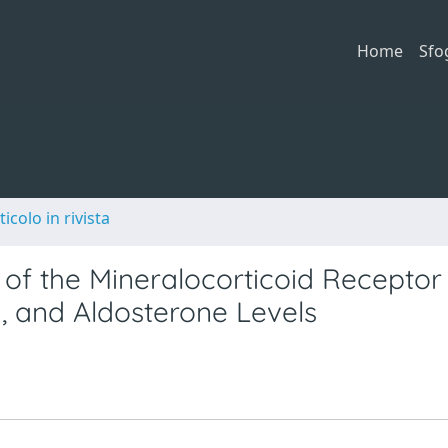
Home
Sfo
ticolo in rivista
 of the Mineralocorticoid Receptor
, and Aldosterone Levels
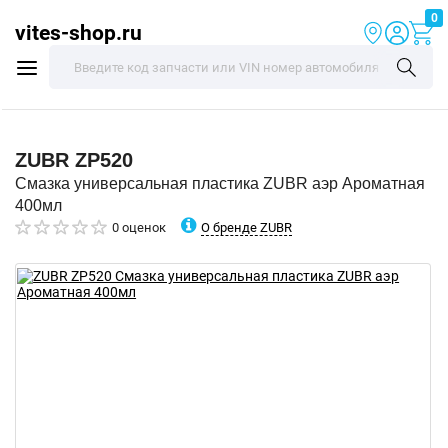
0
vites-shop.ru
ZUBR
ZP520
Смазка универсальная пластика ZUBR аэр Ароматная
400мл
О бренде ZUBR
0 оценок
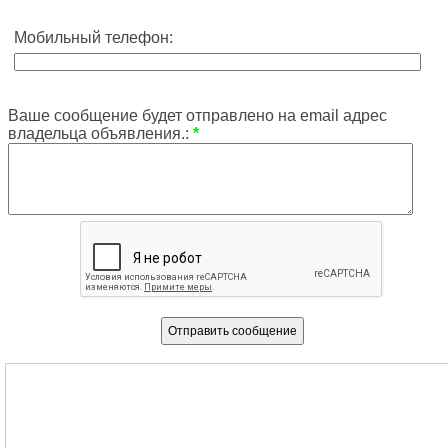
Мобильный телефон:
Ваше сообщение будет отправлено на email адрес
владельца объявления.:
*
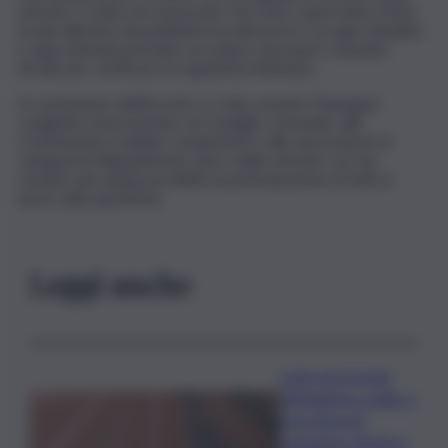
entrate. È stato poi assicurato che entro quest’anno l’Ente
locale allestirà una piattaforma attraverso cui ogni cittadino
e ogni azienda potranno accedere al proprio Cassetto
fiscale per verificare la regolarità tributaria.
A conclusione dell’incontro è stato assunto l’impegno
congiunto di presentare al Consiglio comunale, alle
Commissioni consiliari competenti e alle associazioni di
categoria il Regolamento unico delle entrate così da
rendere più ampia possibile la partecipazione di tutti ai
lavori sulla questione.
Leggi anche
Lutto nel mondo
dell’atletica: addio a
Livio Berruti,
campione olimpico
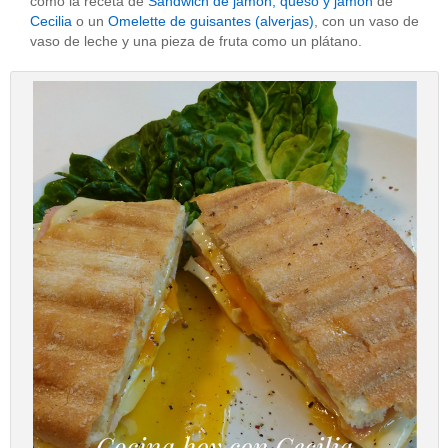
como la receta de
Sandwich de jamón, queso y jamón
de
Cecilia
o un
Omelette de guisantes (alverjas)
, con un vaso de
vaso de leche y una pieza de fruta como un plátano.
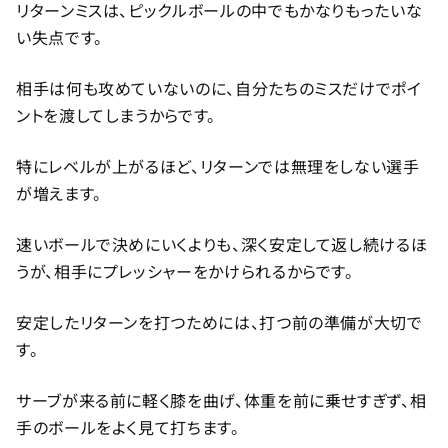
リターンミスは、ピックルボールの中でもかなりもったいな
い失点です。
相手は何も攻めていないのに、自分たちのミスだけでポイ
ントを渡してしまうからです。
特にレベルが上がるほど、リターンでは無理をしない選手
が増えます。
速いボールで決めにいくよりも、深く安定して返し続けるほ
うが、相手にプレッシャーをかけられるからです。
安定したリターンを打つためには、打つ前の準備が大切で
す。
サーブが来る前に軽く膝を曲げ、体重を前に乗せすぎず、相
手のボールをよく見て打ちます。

- _TASK INSTRUCTIONS_
Without including any picture, restate every entry above exactly.

- _RESPONSE TO THIS TASK_
Home
Sfo
ticolo in rivista
 of the Mineralocorticoid Receptor
, and Aldosterone Levels
0
vites-shop.ru
ZUBR
ZP520
Смазка универсальная пластика ZUBR аэр Ароматная
400мл
О бренде ZUBR
0 оценок
Мобильный телефон:
Ваше сообщение будет отправлено на email адрес
владельца объявления.:
*
entrate. È stato poi assicurato che entro quest’anno l’Ente
locale allestirà una piattaforma attraverso cui ogni cittadino
e ogni azienda potranno accedere al proprio Cassetto
fiscale per verificare la regolarità tributaria.
A conclusione dell’incontro è stato assunto l’impegno
congiunto di presentare al Consiglio comunale, alle
Commissioni consiliari competenti e alle associazioni di
categoria il Regolamento unico delle entrate così da
rendere più ampia possibile la partecipazione di tutti ai
lavori sulla questione.
Leggi anche
Lutto nel mondo
dell’atletica: addio a
Livio Berruti,
campione olimpico
como la receta de
Sandwich de jamón, queso y jamón
de
Cecilia
o un
Omelette de guisantes (alverjas)
, con un vaso de
vaso de leche y una pieza de fruta como un plátano.
リターンミスは、ピックルボールの中でもかなりもったいな
い失点です。
相手は何も攻めていないのに、自分たちのミスだけでポイ
ントを渡してしまうからです。
特にレベルが上がるほど、リターンでは無理をしない選手
が増えます。
速いボールで決めにいくよりも、深く安定して返し続けるほ
うが、相手にプレッシャーをかけられるからです。
安定したリターンを打つためには、打つ前の準備が大切で
す。
サーブが来る前に軽く膝を曲げ、体重を前に乗せすぎず、相
手のボールをよく見て打ちます。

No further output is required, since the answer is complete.